The ideal steal time value depends on the application's SLA (service level agreement), which you establish through monitoring. Generally speaking, the lower the steal time, the better. Ideally, aiming for a zero steal time value would be best and would help prevent applications from failing to meet their SLAs, however, achieving a true zero steal time isn't always realistic.

Here are some guidelines for acceptable steal times in most uses cases:

Below 2%: Ideal - Resulting in minimal impact on application latency and generally acceptable performance.
Between 2% and 5%: Moderate impact - Occasional slowdowns may occur, particularly during peak usage periods. Teams should consider reducing overcommitment or redistributing workloads to improve this behavior.
Above 5%: High impact - Noticeable application latency and possible failures as SLAs and timeouts trigger retries, which can worsen the issue if the abandoned workload is still running and new retries add additional load.
Above 10%: Critical impact - Severe performance issues likely requiring immediate intervention.

Most cloud providers have steal time reporting enabled by default, which simplifies CPU contention monitoring. However, in private cloud environments, such as those running on VMware VSphere, this feature is not enabled automatically.

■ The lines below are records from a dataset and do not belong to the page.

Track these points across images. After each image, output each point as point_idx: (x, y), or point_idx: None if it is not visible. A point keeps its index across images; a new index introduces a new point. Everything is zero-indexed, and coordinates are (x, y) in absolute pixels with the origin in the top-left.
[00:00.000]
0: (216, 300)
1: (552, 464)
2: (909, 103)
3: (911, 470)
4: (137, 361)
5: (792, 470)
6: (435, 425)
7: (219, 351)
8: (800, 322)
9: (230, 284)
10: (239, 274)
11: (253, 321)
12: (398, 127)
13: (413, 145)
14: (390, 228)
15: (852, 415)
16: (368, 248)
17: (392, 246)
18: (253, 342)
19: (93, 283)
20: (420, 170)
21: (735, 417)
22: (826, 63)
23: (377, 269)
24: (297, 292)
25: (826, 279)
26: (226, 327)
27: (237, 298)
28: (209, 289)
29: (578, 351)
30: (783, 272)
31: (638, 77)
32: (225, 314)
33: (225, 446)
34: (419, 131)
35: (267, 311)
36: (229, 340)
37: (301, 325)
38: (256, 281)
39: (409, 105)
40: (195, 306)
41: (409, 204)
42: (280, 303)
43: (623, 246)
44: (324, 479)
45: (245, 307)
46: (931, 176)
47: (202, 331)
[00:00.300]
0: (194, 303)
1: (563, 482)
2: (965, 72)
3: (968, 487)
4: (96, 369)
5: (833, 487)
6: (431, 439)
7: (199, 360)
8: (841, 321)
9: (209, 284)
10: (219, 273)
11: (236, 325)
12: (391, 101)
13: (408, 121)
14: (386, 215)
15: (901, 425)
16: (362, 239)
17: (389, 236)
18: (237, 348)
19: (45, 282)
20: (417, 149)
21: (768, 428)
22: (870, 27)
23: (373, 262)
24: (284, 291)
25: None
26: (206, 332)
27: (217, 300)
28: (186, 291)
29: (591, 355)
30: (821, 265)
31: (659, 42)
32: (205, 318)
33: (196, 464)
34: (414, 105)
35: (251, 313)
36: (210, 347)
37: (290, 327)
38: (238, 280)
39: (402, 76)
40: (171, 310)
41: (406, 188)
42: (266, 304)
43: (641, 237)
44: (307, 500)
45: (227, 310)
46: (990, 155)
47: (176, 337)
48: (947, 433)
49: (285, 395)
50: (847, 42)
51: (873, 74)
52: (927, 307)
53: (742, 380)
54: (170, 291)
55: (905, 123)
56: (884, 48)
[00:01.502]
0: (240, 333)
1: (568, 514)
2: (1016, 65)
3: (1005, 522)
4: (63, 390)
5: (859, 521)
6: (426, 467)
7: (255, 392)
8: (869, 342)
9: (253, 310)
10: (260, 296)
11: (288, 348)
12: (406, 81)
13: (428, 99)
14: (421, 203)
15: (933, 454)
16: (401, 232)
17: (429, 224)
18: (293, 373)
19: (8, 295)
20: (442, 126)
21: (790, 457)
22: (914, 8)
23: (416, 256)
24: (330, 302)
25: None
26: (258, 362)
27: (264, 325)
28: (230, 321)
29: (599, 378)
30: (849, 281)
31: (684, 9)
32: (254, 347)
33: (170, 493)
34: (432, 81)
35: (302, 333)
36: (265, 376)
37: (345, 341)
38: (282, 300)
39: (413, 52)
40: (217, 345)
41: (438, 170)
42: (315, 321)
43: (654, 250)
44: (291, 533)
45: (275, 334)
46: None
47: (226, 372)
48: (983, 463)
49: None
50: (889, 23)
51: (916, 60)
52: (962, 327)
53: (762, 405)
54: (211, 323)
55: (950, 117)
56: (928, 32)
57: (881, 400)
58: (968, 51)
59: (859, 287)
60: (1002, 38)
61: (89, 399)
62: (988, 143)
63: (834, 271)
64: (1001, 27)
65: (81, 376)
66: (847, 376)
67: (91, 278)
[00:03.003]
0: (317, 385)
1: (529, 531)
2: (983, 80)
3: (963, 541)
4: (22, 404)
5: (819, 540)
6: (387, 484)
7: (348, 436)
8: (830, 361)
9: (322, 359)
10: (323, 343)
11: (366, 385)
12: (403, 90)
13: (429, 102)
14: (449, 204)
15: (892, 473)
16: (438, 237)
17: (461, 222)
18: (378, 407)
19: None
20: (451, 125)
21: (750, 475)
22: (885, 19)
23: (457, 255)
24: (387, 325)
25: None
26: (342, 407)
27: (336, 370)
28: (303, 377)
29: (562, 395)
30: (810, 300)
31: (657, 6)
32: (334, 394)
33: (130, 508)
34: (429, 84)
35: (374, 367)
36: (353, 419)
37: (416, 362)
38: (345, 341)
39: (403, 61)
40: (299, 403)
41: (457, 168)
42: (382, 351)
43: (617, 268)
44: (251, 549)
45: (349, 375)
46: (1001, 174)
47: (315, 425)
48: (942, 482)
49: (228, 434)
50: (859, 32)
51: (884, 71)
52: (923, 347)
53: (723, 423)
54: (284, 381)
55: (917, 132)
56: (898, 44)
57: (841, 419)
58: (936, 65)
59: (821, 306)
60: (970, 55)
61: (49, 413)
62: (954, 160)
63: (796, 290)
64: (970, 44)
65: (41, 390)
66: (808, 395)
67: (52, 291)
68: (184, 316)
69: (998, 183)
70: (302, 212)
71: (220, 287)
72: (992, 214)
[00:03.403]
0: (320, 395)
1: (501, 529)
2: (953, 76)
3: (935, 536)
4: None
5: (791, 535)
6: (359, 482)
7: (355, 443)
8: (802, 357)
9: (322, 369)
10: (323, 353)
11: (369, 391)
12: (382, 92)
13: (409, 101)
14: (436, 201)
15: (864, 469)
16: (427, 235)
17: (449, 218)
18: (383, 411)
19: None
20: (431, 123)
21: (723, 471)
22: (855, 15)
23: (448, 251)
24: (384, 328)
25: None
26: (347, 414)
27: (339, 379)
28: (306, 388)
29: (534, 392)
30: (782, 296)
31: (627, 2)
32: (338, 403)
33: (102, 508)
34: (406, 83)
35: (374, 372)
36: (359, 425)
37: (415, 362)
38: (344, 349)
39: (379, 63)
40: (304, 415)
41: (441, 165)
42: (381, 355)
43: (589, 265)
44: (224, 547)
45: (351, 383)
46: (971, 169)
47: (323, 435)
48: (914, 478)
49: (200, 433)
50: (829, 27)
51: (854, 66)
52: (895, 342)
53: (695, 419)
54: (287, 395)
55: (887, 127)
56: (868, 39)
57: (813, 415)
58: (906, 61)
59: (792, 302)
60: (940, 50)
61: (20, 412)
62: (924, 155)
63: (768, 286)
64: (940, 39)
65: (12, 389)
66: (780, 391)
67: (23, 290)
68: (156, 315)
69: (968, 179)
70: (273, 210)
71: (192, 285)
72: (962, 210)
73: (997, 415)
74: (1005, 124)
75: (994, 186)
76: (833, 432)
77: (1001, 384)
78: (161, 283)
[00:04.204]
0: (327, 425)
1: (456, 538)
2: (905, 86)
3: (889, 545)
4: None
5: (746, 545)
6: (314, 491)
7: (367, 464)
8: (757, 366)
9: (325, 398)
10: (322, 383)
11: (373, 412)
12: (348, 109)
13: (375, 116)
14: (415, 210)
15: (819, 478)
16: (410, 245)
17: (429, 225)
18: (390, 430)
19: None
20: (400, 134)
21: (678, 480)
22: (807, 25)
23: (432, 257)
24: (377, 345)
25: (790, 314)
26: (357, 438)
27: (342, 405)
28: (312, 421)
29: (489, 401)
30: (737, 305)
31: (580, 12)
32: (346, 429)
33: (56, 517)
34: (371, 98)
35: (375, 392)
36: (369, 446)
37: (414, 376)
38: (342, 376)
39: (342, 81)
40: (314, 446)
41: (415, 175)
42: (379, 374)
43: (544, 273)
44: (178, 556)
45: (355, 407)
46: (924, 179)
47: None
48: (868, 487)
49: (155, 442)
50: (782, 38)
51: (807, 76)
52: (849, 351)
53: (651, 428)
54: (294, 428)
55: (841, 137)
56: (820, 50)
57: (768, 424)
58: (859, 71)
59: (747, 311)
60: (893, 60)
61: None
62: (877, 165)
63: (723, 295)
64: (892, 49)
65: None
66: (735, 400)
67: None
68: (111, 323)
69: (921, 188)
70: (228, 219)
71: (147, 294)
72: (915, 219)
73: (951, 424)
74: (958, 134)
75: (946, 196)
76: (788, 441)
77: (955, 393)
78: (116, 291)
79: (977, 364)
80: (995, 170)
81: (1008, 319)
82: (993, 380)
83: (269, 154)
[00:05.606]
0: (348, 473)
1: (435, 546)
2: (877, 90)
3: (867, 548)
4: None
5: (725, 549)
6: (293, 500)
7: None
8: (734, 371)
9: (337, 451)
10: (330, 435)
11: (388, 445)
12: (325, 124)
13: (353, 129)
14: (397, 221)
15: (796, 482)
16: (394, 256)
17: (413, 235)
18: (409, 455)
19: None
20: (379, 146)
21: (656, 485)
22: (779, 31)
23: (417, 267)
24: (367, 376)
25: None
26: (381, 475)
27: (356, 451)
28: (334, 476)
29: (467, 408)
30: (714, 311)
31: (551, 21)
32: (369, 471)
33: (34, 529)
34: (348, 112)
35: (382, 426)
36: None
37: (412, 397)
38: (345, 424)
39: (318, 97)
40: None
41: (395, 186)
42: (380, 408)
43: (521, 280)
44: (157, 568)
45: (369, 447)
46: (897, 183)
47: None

In order to monitor steal time in VSphere teams will need to configure the VM with the below property:

stealclock.enable = "TRUE"

Enabling the above setting ensures accurate tracking of CPU resources and helps to identify and resolve performance issues caused by overcommitted hardware.

In addition to this, the most effective way to reduce or eliminate steal time is to ensure a 1-to-1 mapping of vCPUs to physical CPU cores. That is, for every vCPU assigned to a VM there should be a dedicated physical CPU core available. By aligning vCPUs to physical cores on a 1-to-1 basis, you prevent situations where multiple VMs are competing for the same physical CPU resource; which is the primary cause of CPU steal time.

In performance critical situations, it's also recommended to reserve a core specifically for the hypervisor; such as in VMware ESXi. The hypervisor manages the allocation of physical resources to VMs and by reserving a dedicated core for the hypervisor you ensure it has the necessary capacity to efficiently handle scheduling and other management tasks, without being affected by the workload of the VM itself. This reserved hypervisor core will help maintain a consistent performance across all VMs running on the host.

Following these guidelines by enabling steal time monitoring and reserving sufficient capacity for your database will ensure that Gemfire has all the resources it needs to perform optimally. This proactive approach can also significantly reduce the time spent in troubleshooting and root causing should issues arise, and will certainly help teams avoid the frustration of identifying why a database isn't meeting performance expectations. Prioritizing observability and proper resource allocations will also allow your applications to consistently meet their SLAs and deliver reliable, high-performance results.